Cites one contemporary analyst “It’s all planned out, every year, we harvest a new crop of students who are under tremendous pressure to do as well, or better then, their parents. Once graduated, depending on their program, they may only find work at the University itself. Because of lack of competition in the working world, they have no choice but to have us or one of our sister institutions, as their employer. Then we can treat them however terribly we decide, with little to no consequence.”
“It’s inspiring how many tops there are to skim off of,” boasts Temporary Foreign Arts Dean Dr. Janet Tempchair, “Recently, we’re proud to announce new adjustments in our world-renowned library system. After all, libraries are the laboratories of the humanists.” New efficient processes include compound-interest applied hourly to delinquent library loans, allowing for maximum tracking and penalizing. A week overdue copy of The Communist Manifesto – a book of which the institution owns hundreds – will cost roughly $19, which is a deep discount when compared to the $40 it will cost to park your car near the library.”

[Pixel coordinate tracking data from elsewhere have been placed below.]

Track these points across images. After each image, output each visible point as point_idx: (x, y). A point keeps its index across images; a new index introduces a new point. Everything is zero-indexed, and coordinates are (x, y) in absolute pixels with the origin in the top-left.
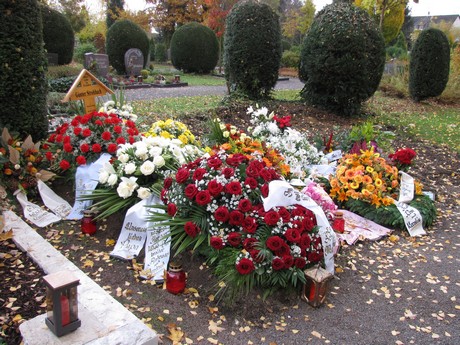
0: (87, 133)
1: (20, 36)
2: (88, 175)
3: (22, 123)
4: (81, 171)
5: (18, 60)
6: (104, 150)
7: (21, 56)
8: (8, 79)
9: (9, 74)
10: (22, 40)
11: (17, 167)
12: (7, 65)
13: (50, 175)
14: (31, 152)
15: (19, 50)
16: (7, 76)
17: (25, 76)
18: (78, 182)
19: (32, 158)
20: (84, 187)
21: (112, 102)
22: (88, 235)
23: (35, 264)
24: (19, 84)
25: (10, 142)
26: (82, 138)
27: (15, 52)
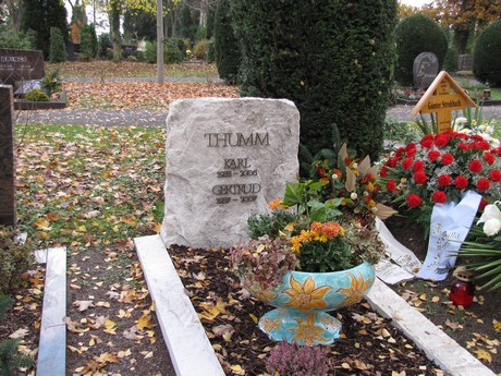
0: (447, 160)
1: (376, 24)
2: (450, 220)
3: (361, 138)
4: (439, 212)
5: (369, 55)
6: (470, 186)
7: (374, 50)
8: (355, 81)
9: (357, 73)
10: (377, 29)
11: (354, 195)
12: (356, 62)
13: (390, 212)
14: (369, 178)
15: (373, 42)
16: (355, 76)
17: (374, 77)
18: (434, 227)
19: (371, 186)
20: (445, 234)
21: (464, 120)
22: (461, 307)
23: (410, 342)
24: (367, 87)
25: (348, 162)
26: (440, 166)
27: (368, 44)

“Again, it’s beautifully planned out. If not, then their next logical choice (using university logic) is to take more school, such as a Masters, PH D, or an Education degree, which provides us with even more students to which we pay our expanding and questionable bills with. On top of that, some of the actual content of the education that we provided is so lofty and unrealistic that it breeds a certain type of useless that many future employers shy away from. This creates the subject to wonder if the problem is not that they don’t have right education, but enough education. Teachers teaching teachers. Its a glorious positive feedback loop, all the U of A has to do is sit back, watch the institution feed itself, and wonder why the critically thinking skills being taught to students in the lecture halls are not being applied to the way we do business with them. Ha ha, beautiful, simply magic.”
This system of bilking the highest bidder means that many young adults are left in the dust when the family well is dried-up. One Edmonton grad, who has yet to take to the highway system in any direction towards a lower cost of living, cautions the University’s prospective customers, “Watch the cost of your program. There’s a difference between paying for overhead investment and paying for a vanity press. If you have to pay somebody thirty thousand dollars to hear you spit off ideas about contemporary video installation art, chances are, they don’t give a rat’s ass. And watch out for the third year ‘existentialist nightmare cliff’, when you realize you’re being taken for a ride, but you’re in too deep to quit without embarrassing your folks at the next family Thanksgiving.”